Both of their careers ended just before PCs became ubiquitous in the work place. Their exposure to computers was limited to receiving green-bar listing paper reports summarising trading figures on a weekly and monthly basis. My father-in-law worked for the civil service and so was one step further removed from IT. All this changed once they had retired.
While very much considering computers to be a necessary evil they each bought the first iMac and discovered email. They all had an interest in photography but never quite managed getting beyond uploading photographs onto their respective hard disks. Having done so they emailed the their holiday snaps to friends and family as huge attachments!
I would not like to guess how much time my sons spend using some form of connected technology.
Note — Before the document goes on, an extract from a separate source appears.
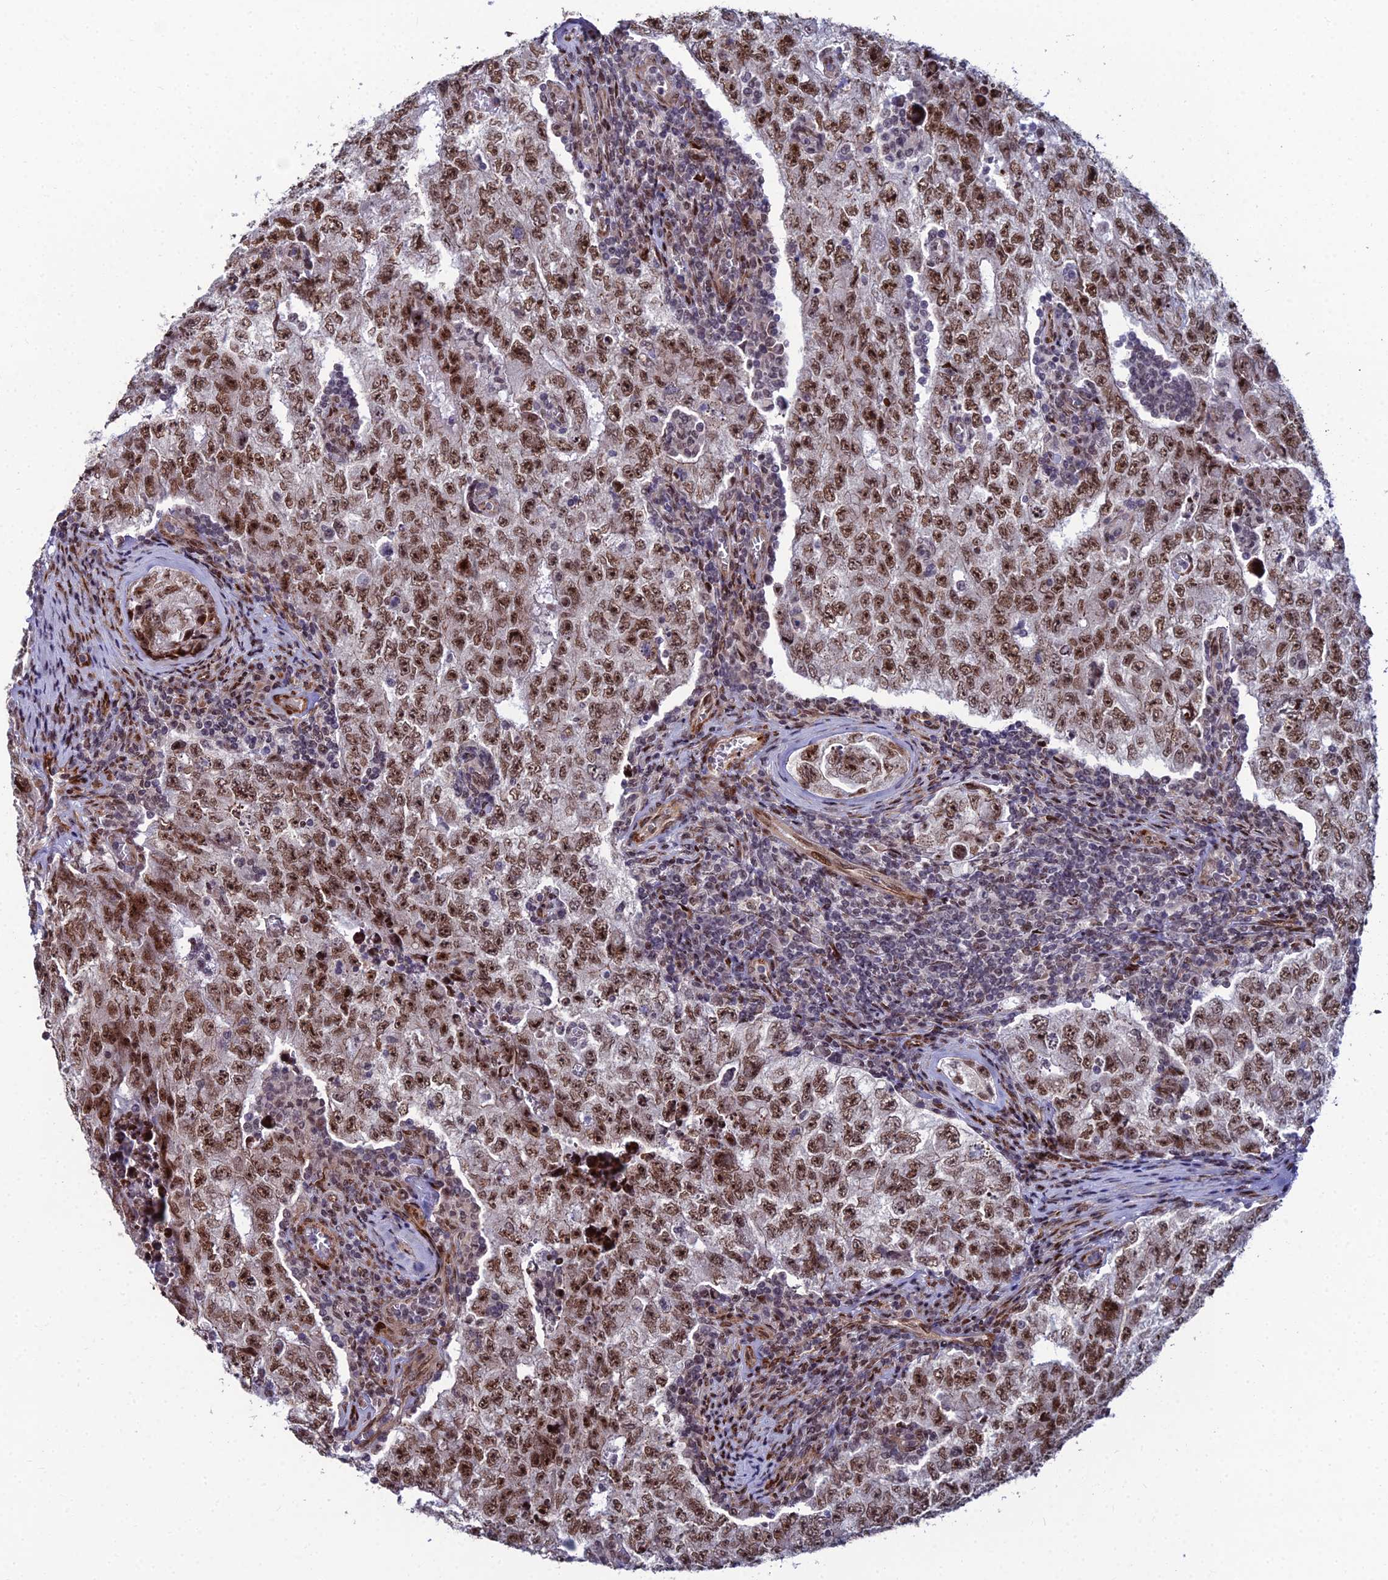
{"staining": {"intensity": "strong", "quantity": ">75%", "location": "nuclear"}, "tissue": "testis cancer", "cell_type": "Tumor cells", "image_type": "cancer", "snomed": [{"axis": "morphology", "description": "Carcinoma, Embryonal, NOS"}, {"axis": "topography", "description": "Testis"}], "caption": "Approximately >75% of tumor cells in testis cancer exhibit strong nuclear protein staining as visualized by brown immunohistochemical staining.", "gene": "ZNF668", "patient": {"sex": "male", "age": 17}}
It would be a quicker time to estimate the minutes they spend disconnected. But why this disparity? It is certainly not ability based. My parents generation built supersonic transport using H2 pencils and slide rules, layed the groundwork for today's technological world and saw a revolution (sometimes literally) in the world around them.
I have got a glimmer of why this is as my attitude to technology has changied. I no longer relish doing battle with the tech and as a side affect achieving a task that should have been my main focus. I have so many demands on my time that I simply cannot afford any to spare on technological indulgences. I don't want to be a slave to the tech, I want it to work for me and not the other way around.
So what happens if a piece of tech is built around the way someone wishes to interact with that tool rather than in making them change to fit the tool? In my father's case he has surfed the internet more in the 3 months since he got an iPad than he had in all the years since he bought an iMac. He loves the Kindle app and preaches to the converted on the merits of Amazon. This is a man who hates shopping enthusing about a shop! Annecdotal evidence would suggest that he is not unusual amongst his peers.
Far from looking at the older generation as being irrelevant to IT, perhaps we have a lot to learn from them? As consumers perhaps they are the most relevant of all.